The client experienced a simultaneous double-disk failure on a disk-storage appliance, which was used for the database and primary storage pools of their IBM Spectrum® Protect backup server. The drive failures caused the client’s server application to crash, corrupted their database, and caused complete data loss of their storage pools. Coincidentally, the client was in the process of procuring a new tapeless data-protection solution at the time of the failure. They had concerns about whether their aged legacy backup solution was recoverable from off-site tape copies, as well as the duration of the recovery process. What’s more, the storage pools affected in Spectrum Protect contained data with mandatory retention requirements.
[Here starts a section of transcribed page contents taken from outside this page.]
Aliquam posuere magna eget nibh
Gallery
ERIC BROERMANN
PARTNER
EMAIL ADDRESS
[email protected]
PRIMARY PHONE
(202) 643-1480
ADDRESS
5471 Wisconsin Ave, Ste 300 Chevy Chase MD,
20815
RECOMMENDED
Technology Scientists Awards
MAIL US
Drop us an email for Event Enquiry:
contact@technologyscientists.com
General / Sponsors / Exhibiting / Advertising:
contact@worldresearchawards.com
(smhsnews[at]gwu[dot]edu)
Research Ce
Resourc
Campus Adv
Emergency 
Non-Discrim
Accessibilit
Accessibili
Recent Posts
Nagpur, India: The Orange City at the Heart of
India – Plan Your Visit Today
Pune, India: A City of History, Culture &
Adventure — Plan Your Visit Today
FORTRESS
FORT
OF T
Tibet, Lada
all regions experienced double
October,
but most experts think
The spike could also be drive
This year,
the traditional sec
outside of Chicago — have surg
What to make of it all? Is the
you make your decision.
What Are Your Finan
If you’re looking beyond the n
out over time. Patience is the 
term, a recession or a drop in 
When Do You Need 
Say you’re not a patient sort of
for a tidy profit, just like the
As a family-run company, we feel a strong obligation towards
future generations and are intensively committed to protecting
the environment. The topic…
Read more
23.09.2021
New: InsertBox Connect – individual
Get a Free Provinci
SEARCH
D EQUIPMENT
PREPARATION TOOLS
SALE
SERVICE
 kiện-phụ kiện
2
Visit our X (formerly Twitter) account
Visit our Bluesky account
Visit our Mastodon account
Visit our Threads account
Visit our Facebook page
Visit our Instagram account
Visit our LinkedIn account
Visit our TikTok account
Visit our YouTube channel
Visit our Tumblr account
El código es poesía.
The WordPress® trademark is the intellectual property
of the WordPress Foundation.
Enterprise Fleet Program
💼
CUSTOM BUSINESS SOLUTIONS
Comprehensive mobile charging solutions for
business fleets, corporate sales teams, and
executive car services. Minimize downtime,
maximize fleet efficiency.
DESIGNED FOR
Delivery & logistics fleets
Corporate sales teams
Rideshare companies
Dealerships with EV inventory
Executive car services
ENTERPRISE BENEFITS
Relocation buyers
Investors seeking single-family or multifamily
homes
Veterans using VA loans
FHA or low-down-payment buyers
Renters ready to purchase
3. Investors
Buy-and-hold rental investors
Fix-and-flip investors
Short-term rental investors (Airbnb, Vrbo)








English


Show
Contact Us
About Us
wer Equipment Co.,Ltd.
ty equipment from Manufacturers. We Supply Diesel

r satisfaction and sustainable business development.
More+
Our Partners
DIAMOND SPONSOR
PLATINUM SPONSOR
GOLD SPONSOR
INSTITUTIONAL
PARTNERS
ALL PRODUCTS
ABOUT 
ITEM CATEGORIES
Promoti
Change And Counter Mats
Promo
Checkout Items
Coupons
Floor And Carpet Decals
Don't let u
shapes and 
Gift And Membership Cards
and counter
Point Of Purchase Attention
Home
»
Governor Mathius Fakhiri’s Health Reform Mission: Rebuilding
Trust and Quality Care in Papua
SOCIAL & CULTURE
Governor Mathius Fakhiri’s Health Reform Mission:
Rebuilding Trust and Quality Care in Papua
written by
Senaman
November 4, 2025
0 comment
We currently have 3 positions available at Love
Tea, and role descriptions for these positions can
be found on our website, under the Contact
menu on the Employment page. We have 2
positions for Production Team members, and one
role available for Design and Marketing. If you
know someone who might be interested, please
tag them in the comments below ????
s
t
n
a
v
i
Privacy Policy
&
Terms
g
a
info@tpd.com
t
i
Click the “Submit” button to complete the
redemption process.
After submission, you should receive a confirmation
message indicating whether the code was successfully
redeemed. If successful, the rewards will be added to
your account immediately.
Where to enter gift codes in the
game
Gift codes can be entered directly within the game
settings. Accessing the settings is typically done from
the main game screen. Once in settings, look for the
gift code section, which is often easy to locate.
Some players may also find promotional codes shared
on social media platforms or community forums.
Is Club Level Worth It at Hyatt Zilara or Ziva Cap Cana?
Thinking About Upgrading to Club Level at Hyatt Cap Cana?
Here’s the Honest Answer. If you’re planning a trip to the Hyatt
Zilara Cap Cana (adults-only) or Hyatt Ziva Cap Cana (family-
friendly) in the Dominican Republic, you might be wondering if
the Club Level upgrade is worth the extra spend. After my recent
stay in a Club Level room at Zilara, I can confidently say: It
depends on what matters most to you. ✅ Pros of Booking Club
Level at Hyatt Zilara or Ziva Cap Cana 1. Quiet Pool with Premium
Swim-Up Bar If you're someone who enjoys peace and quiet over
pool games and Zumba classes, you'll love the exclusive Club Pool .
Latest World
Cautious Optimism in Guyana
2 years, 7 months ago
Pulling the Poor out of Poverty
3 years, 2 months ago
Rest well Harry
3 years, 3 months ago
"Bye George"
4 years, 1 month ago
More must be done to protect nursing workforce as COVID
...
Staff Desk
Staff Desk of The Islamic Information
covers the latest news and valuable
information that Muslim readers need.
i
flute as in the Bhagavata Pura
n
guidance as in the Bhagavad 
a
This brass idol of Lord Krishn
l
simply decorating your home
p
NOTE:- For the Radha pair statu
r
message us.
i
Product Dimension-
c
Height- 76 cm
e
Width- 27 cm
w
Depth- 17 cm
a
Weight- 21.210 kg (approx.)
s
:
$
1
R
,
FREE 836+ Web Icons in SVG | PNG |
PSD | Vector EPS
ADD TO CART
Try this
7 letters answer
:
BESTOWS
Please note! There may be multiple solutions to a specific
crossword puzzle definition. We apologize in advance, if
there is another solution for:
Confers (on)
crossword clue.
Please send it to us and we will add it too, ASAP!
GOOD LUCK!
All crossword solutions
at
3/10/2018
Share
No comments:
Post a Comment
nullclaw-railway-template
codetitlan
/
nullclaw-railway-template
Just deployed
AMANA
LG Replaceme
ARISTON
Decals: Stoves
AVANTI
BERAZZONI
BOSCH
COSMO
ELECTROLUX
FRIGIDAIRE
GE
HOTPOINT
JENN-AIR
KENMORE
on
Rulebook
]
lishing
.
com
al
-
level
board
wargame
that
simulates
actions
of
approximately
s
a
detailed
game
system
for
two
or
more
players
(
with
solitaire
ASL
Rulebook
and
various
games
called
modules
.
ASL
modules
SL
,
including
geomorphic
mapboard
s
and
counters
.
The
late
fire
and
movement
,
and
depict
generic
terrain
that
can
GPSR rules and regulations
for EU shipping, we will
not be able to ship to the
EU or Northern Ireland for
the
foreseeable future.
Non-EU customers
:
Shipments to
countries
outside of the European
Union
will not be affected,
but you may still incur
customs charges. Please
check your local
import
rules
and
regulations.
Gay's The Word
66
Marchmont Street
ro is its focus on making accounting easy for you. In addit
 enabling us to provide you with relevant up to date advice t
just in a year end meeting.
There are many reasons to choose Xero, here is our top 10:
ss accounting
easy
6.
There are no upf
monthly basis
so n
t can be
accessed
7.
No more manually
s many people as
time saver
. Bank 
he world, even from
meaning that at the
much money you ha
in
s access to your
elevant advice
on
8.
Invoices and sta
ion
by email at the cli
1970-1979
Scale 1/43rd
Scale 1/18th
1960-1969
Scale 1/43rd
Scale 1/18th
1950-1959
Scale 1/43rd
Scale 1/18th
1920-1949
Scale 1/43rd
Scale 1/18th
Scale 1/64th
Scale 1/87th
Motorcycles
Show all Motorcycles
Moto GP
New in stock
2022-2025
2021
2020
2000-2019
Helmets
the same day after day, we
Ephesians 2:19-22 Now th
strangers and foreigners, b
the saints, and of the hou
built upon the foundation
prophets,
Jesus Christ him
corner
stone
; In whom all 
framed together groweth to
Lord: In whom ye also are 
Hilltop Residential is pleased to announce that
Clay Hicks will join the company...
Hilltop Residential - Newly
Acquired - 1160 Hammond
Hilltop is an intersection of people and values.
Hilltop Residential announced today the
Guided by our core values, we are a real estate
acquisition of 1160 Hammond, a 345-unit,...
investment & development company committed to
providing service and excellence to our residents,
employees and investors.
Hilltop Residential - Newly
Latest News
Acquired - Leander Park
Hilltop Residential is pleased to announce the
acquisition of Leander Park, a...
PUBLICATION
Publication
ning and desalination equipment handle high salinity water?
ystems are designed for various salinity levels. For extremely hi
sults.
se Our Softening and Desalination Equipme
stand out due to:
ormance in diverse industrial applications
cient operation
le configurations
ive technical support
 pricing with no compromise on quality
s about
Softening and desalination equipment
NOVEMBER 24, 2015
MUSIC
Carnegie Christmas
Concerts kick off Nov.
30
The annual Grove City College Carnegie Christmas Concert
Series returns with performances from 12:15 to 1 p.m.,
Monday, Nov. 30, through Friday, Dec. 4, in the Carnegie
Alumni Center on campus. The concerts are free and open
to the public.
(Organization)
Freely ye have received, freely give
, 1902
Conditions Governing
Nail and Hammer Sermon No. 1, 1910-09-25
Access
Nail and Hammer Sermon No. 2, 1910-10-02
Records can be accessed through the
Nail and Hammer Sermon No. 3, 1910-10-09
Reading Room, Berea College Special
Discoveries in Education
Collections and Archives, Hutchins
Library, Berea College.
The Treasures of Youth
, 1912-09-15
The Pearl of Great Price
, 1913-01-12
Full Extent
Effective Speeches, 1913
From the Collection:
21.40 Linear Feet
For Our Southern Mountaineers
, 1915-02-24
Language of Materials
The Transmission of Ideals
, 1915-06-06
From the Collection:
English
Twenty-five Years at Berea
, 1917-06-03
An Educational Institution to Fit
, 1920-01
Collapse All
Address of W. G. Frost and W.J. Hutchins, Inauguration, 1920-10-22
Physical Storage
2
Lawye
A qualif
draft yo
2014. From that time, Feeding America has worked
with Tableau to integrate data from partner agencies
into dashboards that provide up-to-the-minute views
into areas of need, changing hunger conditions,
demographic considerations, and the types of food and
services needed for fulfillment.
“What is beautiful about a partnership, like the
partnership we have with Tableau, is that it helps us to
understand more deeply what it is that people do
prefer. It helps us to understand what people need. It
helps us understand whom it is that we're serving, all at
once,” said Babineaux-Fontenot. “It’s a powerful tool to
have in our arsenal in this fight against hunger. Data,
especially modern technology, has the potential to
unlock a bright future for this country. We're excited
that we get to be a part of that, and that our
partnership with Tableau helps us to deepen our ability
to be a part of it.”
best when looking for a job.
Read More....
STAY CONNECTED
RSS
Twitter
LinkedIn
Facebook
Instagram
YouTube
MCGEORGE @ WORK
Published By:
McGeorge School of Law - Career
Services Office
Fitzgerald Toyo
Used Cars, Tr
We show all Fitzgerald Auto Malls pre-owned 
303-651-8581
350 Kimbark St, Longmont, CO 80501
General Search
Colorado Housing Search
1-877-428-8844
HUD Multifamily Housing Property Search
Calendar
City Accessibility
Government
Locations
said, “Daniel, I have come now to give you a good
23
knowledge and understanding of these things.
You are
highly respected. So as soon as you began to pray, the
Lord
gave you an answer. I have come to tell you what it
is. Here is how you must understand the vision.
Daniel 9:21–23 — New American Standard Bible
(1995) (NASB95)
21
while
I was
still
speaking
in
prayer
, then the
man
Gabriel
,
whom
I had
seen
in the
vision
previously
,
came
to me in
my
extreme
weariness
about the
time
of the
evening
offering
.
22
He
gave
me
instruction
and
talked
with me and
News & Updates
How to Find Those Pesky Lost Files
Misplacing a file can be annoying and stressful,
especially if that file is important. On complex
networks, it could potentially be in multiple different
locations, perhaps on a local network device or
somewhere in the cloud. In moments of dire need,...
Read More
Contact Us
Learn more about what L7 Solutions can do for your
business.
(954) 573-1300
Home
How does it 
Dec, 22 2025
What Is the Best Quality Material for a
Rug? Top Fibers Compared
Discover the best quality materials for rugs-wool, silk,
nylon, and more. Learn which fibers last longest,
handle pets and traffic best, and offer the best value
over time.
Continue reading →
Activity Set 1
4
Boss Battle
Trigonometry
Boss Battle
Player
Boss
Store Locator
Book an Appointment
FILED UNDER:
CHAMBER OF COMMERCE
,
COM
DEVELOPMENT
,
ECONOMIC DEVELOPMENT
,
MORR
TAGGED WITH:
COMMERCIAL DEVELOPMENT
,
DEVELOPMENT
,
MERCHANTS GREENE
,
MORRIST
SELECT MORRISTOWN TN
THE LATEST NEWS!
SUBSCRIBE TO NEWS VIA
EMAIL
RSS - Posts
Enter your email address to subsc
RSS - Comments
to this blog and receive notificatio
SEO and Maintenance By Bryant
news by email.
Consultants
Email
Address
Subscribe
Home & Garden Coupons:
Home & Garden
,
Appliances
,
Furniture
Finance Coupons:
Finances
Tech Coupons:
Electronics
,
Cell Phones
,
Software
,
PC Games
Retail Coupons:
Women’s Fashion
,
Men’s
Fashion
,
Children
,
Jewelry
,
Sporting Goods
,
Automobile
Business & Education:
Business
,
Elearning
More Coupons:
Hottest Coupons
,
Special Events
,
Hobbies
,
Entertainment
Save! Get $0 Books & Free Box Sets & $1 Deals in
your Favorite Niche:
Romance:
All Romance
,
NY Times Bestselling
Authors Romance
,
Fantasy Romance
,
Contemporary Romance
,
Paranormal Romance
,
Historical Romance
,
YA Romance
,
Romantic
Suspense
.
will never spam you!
After restoring the server database from the most recent full database backup on LTO-4 tape media, Sirius brought the client’s server application back online. The next challenge Sirius faced was recovering the primary storage pools. The reality sank in that the client would require a tape recall from their off-site tape vault in order to recover the data. At a minimum, they would also need enough disk storage to restore the data from tape back into the respective Spectrum Protect disk pools. In total, 50 LTO-4 tapes were recalled and required for recovery. After another disk storage appliance was identified as a replacement for the failed unit, the disk storage was allocated to the Spectrum Protect server and formatted as file systems on the operating system. The recovery took only one week, despite tape library gripper calibration issues due to earthquakes and tape media corruption.
Recovery from tape storage can take weeks depending on the amount of data, the number of volumes, the number of tape drives, the number of tape slots in a tape library, and the time it takes to retrieve the volumes from off-site vaulting (if applicable). Sirius storage experts were able to recover the entire environment in one week, recalling 50 volumes from an off-site tape vault. The recovery was successful, with 99.99% of the data restored to the storage pools (some corruption is not uncommon with tape media, and an acceptable risk compared to the extraordinary efficiency and low cost of tape storage solutions). Upon completing the server application database restore, the application was initialized and brought back online by Sirius.
The client’s simultaneous double-disk failure underscored the importance of a modern disaster recovery solution. The failure provided the client with the justification it needed to invest in a disk-based DR solution. The client engaged Sirius to design and implement a new tapeless data protection solution based on an IBM POWER9 processor-based Power Systems server to replace an aged Windows blade server, as well as a Dell EMC Data Domain to replace their legacy tape library. With a disk-only solution leveraging asynchronous replication, recovery occurs in minutes to hours, with no need for data handling or retrieval. The data is online and available for access at the DR site as soon as the replication context is synchronized.
The solution leverages container pools, cloud container pools and file-device pools where appropriate. It will be a much more efficient and high-performing solution, maximizing disk storage with inline data deduplication and LZ4 compression. The management of tape media (check-ins and check-outs) and tape media processes (mounts, dismounts, migrations, backup of storage pools, etc.) will be eliminated. They will also integrate replication with Data Domain or Spectrum Protect, depending on whether the storage pool is a container pool or file-device pool.